Avleigh's Journey

I come to this website frequently and read all my blogs on our journey these past two years. Those years were full of information on Avleigh, PCH and her progression along with regression. I’ve been sitting here on this same draft blog for a few weeks now unsure of how to approach, or better yet how to relay the activities and battles that we have been facing. I know in the past I would always say that just when we feel we have things under control, just when we get get settled in with the new changes there is always more to come. I’m typically a person of change. I accept change. I like change. But when it’s at the mercy of your baby girl change isn’t a good thing. These past few weeks have been, what her neurologist referred to as, “stable”. When I sit here and think about what that word means, I think about no regression, no more bad or ugly events. I think about peace of mind. The word stable does not describe what our Avleigh’s past few weeks have been. Yes, we have been able to avoid emergency rooms and she hasn’t been recently admitted into the hospital, but she is far from stable. She still is battling scary and dramatic events on a regular basis. Her seizures are continuing to increase even though we have been very aggressive in increasing her medicine to keep control of them. Just this week I watched her little body convulse as she laughed with such fear in her eyes. She has been sleeping much more during the days and less at night. She has been much more irritable and sometimes just angry. She is continuing to have complicated GI issues that no one is able to explain. The gaging, choking and retching have been steadily increasing even when she has nothing in her system. I’m just at a lost and I have no one to help. No one has answers.
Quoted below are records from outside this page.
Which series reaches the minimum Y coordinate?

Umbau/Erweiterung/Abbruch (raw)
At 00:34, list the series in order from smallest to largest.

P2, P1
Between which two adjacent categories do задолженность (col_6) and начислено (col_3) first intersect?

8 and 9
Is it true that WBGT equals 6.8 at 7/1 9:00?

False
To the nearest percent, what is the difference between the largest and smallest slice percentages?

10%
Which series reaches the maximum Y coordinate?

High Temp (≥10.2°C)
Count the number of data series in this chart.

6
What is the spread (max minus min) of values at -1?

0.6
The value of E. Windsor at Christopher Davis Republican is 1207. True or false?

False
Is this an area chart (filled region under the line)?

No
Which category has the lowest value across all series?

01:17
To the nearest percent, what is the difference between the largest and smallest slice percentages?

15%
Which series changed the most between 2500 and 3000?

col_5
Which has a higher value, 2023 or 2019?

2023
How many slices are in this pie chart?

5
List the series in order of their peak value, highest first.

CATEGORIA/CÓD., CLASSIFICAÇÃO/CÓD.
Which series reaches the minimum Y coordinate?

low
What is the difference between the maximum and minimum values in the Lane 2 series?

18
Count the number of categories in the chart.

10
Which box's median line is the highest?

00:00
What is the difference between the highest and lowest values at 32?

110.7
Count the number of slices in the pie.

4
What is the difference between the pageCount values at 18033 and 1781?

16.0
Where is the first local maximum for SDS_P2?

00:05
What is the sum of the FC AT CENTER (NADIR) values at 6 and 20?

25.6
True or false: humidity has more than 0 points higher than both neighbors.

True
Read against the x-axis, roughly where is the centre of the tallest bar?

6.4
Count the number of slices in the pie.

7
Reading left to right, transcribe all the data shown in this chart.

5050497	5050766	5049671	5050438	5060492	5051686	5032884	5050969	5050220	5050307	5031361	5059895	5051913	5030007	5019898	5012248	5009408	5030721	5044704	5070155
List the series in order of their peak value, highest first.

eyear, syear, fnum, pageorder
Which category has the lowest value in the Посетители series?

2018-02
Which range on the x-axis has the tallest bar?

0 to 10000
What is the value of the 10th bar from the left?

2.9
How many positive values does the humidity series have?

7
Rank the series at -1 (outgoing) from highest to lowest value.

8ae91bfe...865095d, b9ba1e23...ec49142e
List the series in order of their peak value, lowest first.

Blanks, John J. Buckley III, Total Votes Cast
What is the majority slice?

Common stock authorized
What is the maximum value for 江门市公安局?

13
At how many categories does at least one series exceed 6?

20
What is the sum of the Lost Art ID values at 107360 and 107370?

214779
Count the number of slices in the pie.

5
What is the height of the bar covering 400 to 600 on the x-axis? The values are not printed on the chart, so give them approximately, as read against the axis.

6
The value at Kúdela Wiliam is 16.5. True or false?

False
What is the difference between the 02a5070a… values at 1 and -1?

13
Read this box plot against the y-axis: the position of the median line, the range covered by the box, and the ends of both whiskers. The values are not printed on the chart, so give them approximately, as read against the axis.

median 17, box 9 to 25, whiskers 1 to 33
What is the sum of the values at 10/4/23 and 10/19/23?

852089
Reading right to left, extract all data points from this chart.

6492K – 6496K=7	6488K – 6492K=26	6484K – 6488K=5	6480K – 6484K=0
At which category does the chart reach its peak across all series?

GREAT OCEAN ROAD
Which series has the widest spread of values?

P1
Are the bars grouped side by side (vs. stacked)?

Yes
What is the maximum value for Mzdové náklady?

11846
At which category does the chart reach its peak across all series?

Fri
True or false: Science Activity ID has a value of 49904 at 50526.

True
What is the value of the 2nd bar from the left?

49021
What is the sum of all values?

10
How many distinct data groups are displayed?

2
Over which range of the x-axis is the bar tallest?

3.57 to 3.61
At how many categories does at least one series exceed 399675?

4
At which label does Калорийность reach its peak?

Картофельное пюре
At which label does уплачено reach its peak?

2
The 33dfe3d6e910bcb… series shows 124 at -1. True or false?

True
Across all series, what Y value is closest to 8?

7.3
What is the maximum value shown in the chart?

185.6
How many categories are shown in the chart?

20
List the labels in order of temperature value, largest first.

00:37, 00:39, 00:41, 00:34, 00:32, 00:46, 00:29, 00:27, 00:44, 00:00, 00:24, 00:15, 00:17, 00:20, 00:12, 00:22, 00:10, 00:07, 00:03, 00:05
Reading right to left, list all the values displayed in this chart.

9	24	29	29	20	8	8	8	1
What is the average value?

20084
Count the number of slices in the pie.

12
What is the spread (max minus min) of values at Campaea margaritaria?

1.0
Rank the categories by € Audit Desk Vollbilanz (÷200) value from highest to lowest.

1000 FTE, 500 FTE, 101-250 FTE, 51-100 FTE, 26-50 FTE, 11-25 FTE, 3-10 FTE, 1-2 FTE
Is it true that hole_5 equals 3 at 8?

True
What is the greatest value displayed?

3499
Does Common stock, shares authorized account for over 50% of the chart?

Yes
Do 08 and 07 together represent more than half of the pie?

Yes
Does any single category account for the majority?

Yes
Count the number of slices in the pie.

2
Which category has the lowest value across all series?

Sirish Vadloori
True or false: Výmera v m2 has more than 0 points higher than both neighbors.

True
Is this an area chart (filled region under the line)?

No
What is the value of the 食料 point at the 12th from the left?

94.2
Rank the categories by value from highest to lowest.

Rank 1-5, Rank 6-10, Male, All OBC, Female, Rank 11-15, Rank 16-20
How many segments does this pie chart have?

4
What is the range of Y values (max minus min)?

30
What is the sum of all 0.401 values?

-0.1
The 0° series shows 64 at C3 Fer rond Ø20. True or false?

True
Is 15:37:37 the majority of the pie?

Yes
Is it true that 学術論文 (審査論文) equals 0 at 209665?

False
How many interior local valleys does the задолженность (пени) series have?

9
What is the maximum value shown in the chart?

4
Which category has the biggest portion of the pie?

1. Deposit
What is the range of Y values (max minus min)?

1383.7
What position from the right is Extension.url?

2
The famous question, How’s Avleigh doing? Lately my answer has been a simple “I don’t know”. It’s the honest answer because I really don’t know what words to use to describe her. She does still smile, she will laugh and get excited. The problems is it’s getting harder and harder to get those smiles. Things she used to enjoy she no longer likes. She can no longer tolerate too many sounds at once. It will cause her to go into a panic attack that will take us several minutes to get her to calm down. So this change has no only affected Avleigh in making her less content, but it is also affected our hole family. We can no longer take her in environments that are loud or even somewhat hostile. It’s a small sacrifice for us to keep her content. We’re not sure how bad things will get before her journey is over. We don’t know how long we have with her. As a mom, I feel so helpless. She has so much going on and we can’t figure out what to do to make her more comfortable. This is why it has taken me so long to write another blog… I simply don’t know how to explain how she is doing. I’m worried and very emotional when I try to wrap my head around the things that are going on with her. For now all we can do is continue to pray. Pray for comfort for her and for us to have the ability to understand her needs. I will try my best to keep everyone more informed of her progress.